Required action | Tell how many lines of the data include the word "down". Nothing but the number belongs in the answer.

Supplied data |
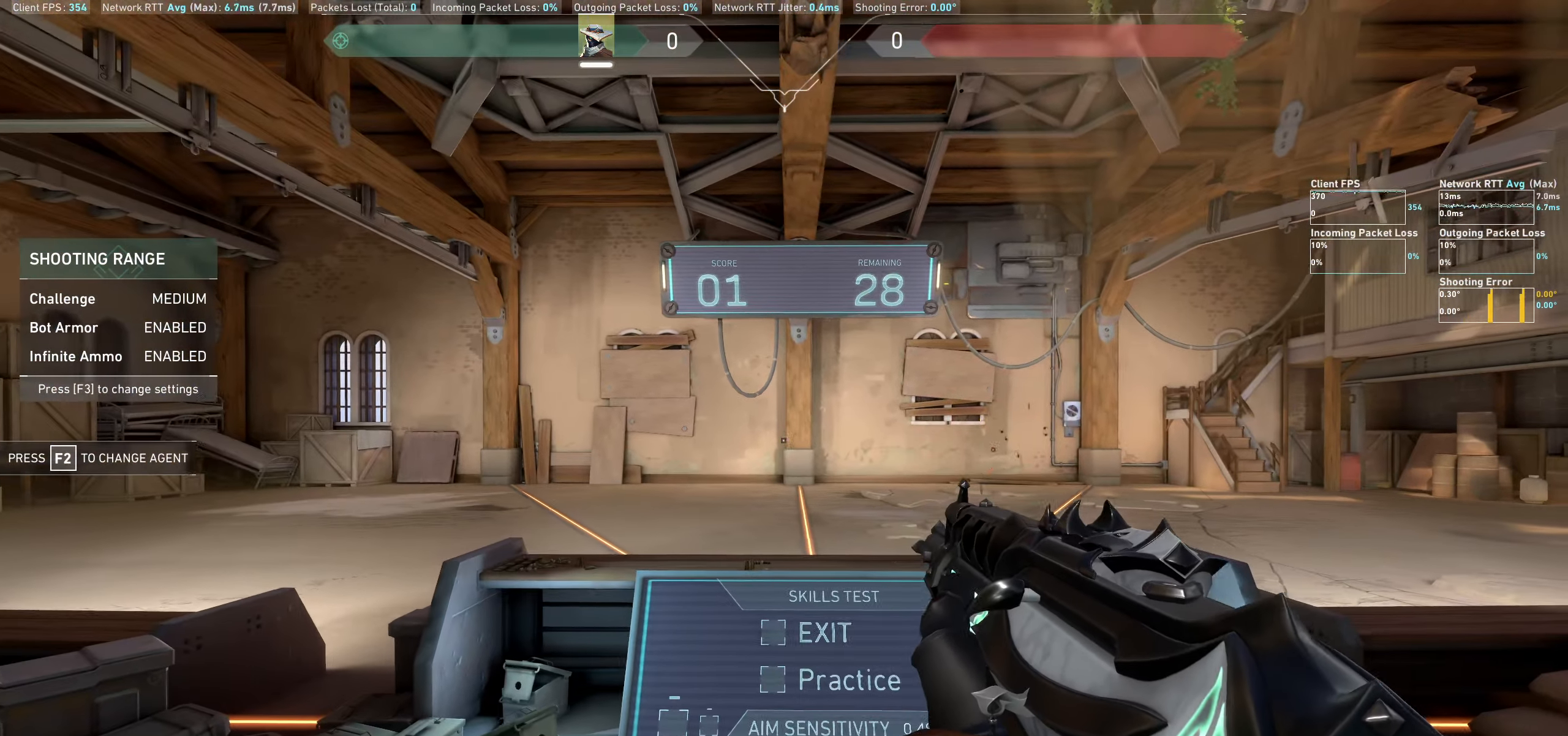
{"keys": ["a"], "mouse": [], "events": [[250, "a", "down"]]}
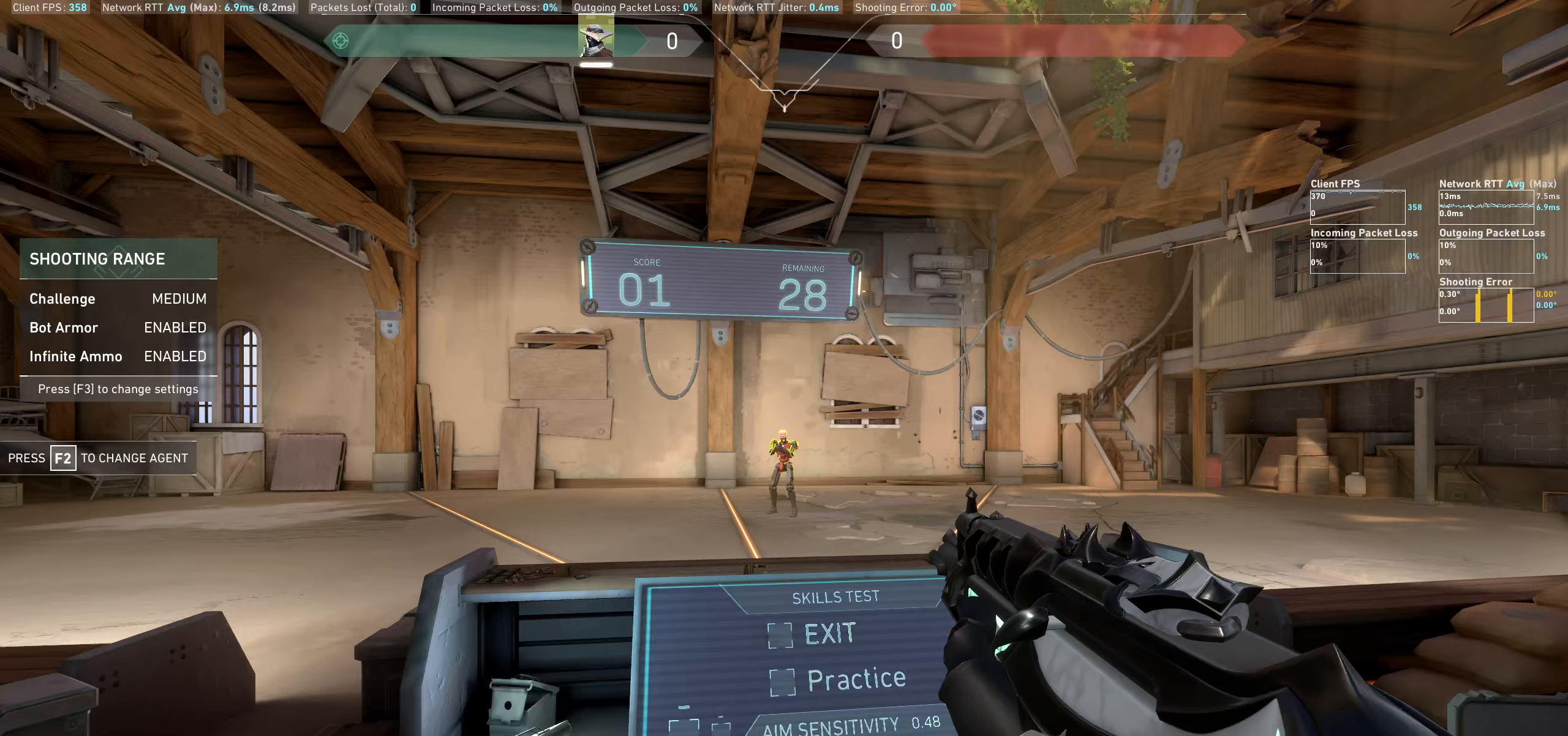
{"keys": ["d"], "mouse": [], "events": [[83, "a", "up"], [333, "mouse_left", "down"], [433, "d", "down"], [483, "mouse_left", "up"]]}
* * *
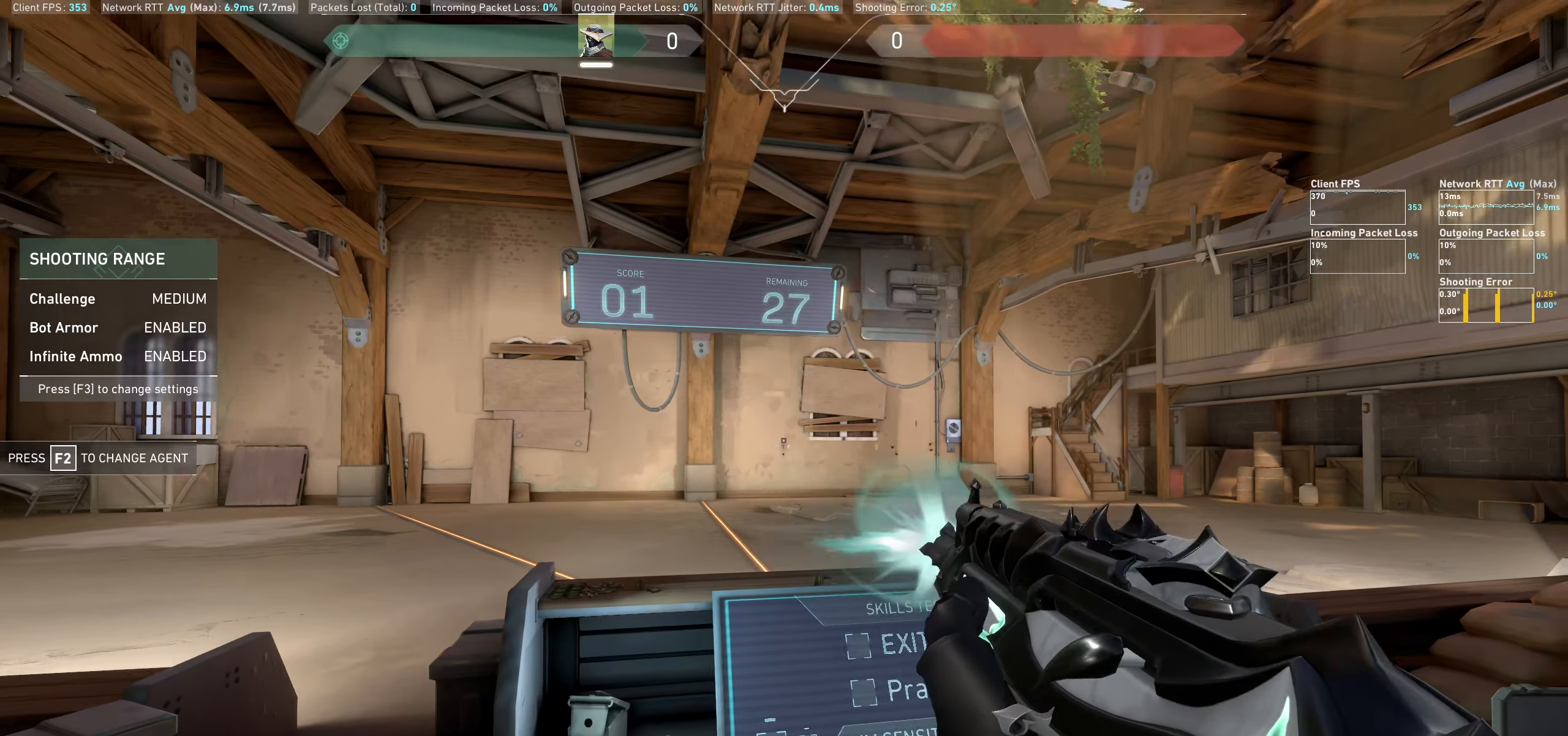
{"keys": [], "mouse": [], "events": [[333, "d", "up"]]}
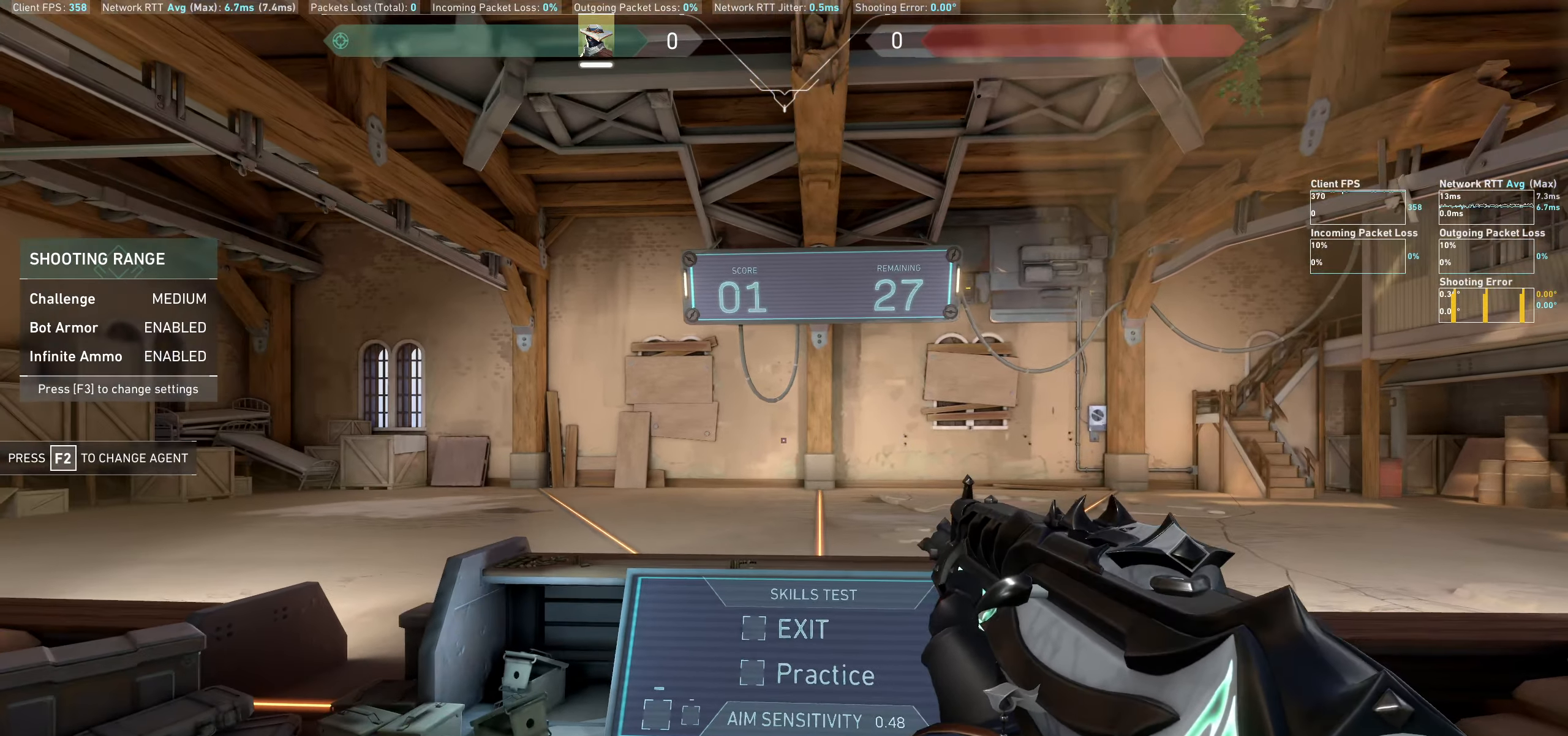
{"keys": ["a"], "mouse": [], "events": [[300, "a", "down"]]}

Written answer | 3